(Document images with source code)
•••

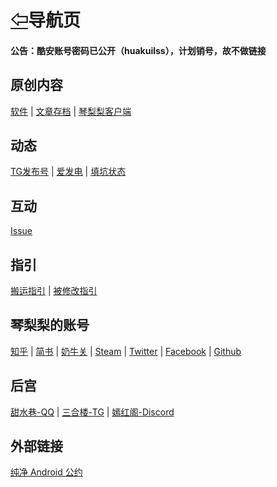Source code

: # [⇦][]导航页
  
#### 公告：酷安账号密码已公开（huakuilss），计划销号，故不做链接
  
## 原创内容  
[软件][] | [文章存档][] | [琴梨梨客户端][]  
  
## 动态  
[TG发布号][] | [爱发电][] | [填坑状态][]  
  
## 互动  
[Issue][]  
  
## 指引  
[搬运指引][] | [被修改指引][]  
  
## 琴梨梨的账号  
[知乎][] | [简书][] | [奶牛关][] | [Steam][] | [Twitter][] | [Facebook][] | [Github][]  
  
## 后宫  
[甜水巷-QQ][] | [三合楼-TG][] | [嫣红阁-Discord][]
  
## 外部链接  
[纯净 Android 公约][]  


[⇦]: README.md
[软件]: https://github.com/qinlili23333/QinliliArticles/releases/
[文章存档]: ArticleSave/list.md
[TG发布号]: https://t.me/qinlilibeta
[纯净 Android 公约]: https://pure.qinlili.bid
[琴梨梨客户端]: https://github.com/qinlili23333/QinliliArticles/releases/tag/QinliliClient
[爱发电]: https://afdian.net/@qinliliAPP
[Issue]: https://github.com/qinlili23333/QinliliArticles/issues
[填坑状态]: https://github.com/qinlili23333/QinliliArticles/projects/
[搬运指引]: Copyright/Guide.md
[被修改指引]: Copyright/MyAppIsChanged.md
[知乎]: https://www.zhihu.com/people/qinlili233/
[简书]: https://www.jianshu.com/u/96fffad4d6bd
[奶牛关]: https://cowlevel.net/people/qinlili
[Steam]: https://steamcommunity.com/id/QINLILI/
[甜水巷-QQ]: https://qm.qq.com/cgi-bin/qm/qr?k=f_Nc6Gt0n-jBMNCjpopNJf6-mnoRLY5x
[三合楼-TG]: https://t.me/sanhelou
[嫣红阁-Discord]: https://discord.gg/n8EwMFn
[Twitter]: https://twitter.com/qinlili233
[Facebook]: https://www.facebook.com/qinlili233
[Github]: https://github.com/qinlili23333
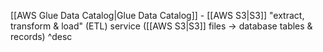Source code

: [[AWS Glue Data Catalog|Glue Data Catalog]] - [[AWS S3|S3]] "extract, transform & load" (ETL) service ([[AWS S3|S3]] files → database tables & records) ^desc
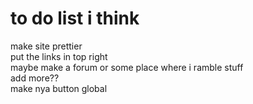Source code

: # to do list i think
make site prettier<br/>
put the links in top right<br/>
maybe make a forum or some place where i ramble stuff<br/>
add more??<br/>
make nya button global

•••

Job item: Look above for the line with "[软件][] | [文章存档][] | [琴梨梨客户端][]"; retype exactly that line, every line after it up to the line with "[Issue]: https://github.com/qinlili23333/QinliliArticles/issues", and that line too, nothing else.

Your response:
[软件][] | [文章存档][] | [琴梨梨客户端][]  
  
## 动态  
[TG发布号][] | [爱发电][] | [填坑状态][]  
  
## 互动  
[Issue][]  
  
## 指引  
[搬运指引][] | [被修改指引][]  
  
## 琴梨梨的账号  
[知乎][] | [简书][] | [奶牛关][] | [Steam][] | [Twitter][] | [Facebook][] | [Github][]  
  
## 后宫  
[甜水巷-QQ][] | [三合楼-TG][] | [嫣红阁-Discord][]
  
## 外部链接  
[纯净 Android 公约][]  


[⇦]: README.md
[软件]: https://github.com/qinlili23333/QinliliArticles/releases/
[文章存档]: ArticleSave/list.md
[TG发布号]: https://t.me/qinlilibeta
[纯净 Android 公约]: https://pure.qinlili.bid
[琴梨梨客户端]: https://github.com/qinlili23333/QinliliArticles/releases/tag/QinliliClient
[爱发电]: https://afdian.net/@qinliliAPP
[Issue]: https://github.com/qinlili23333/QinliliArticles/issues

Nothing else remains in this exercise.